Half the Man I Used to Be
Before anybody think that I say this in search of compliments and pats on the back, let me add this: I’m happy to know this.
I came home after a challenging class at The Actors Center one day and was forced to concede that I couldn’t do exercises I once was able to. But rather that get down about it, I was elated that I was back at work on the craft, ready to challenge myself anew. For years I spent my time doing exactly that which I was already capable of doing. In the process I made a few bucks and padded my credits, but in truth I was growing smaller and smaller as an artist, as a creative, and as a man. And it all became clear to me during a five minute exercise in front of my peers.

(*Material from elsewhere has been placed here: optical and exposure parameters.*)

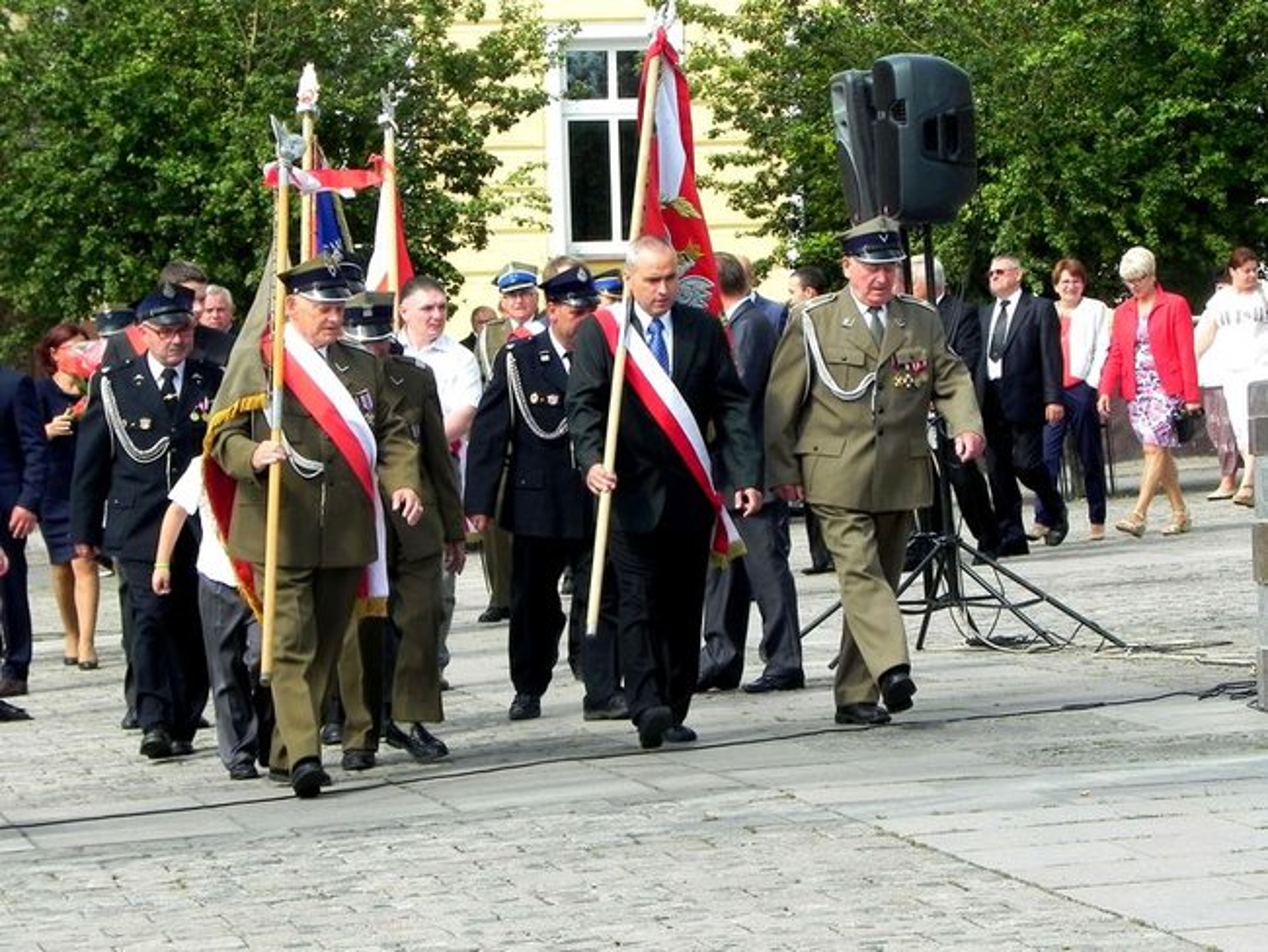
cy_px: 476
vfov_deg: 8.1
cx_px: 634
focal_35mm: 184
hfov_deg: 10.7
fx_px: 6742
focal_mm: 32.7
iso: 160
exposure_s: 1/243
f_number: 6.3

In the last few days the phrase, “God helps those who help themselves” has been rattling about my brain, despite my not being too convinced about the existence of any god. But that’s another matter. Indeed, I’ve tried to live by a similar creed in recent times, jettisoning a flawed pattern of victimization for a more active role in the creation of my life, and the results have been startling. Never would I have imagined that the discovery of weakness and failings could be a good thing.
We who choose to work in a public forum, offering our faces and bodies for entertainment, tread a thin line on a daily basis. The delicate balance can easily tip to the irascible habit of bemoaning the fools and the ignorant all around us. But there is no shelter there. Only a feeding frenzy of bitterness.
Actors beware. The craft is a muscle. It will atrophy quickly. You may be working, and you may be earning a good sum for your labors, but the muses are fickle mistresses and like to be seduced regularly. I suggest you buy some flowers and champagne the first chance you get. You may enjoy what happens next.